Dataset entries:
※ ※ ※

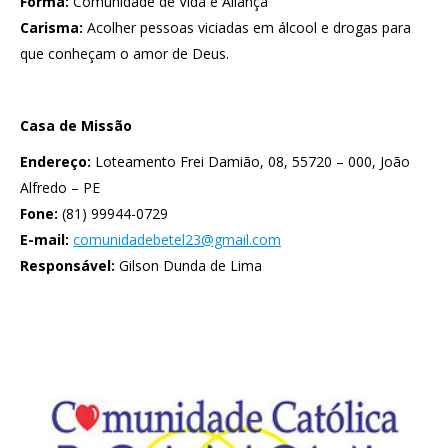
Forma:
Comunidade de Vida e Aliança
Carisma:
Acolher pessoas viciadas em álcool e drogas para
que conheçam o amor de Deus.
Casa de Missão
Endereço:
Loteamento Frei Damião, 08, 55720 – 000, João
Alfredo – PE
Fone:
(81) 99944-0729
E-mail:
comunidadebetel23@gmail.com
Responsável:
Gilson Dunda de Lima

※ ※ ※

§ **ABOUT THIS TASK**:
With the line containing "Alfredo – PE" as the first and the last line above as the final one, copy those lines exactly and no others.

§ **ANSWER TO THIS TASK**:
Alfredo – PE
Fone:
(81) 99944-0729
E-mail:
comunidadebetel23@gmail.com
Responsável:
Gilson Dunda de Lima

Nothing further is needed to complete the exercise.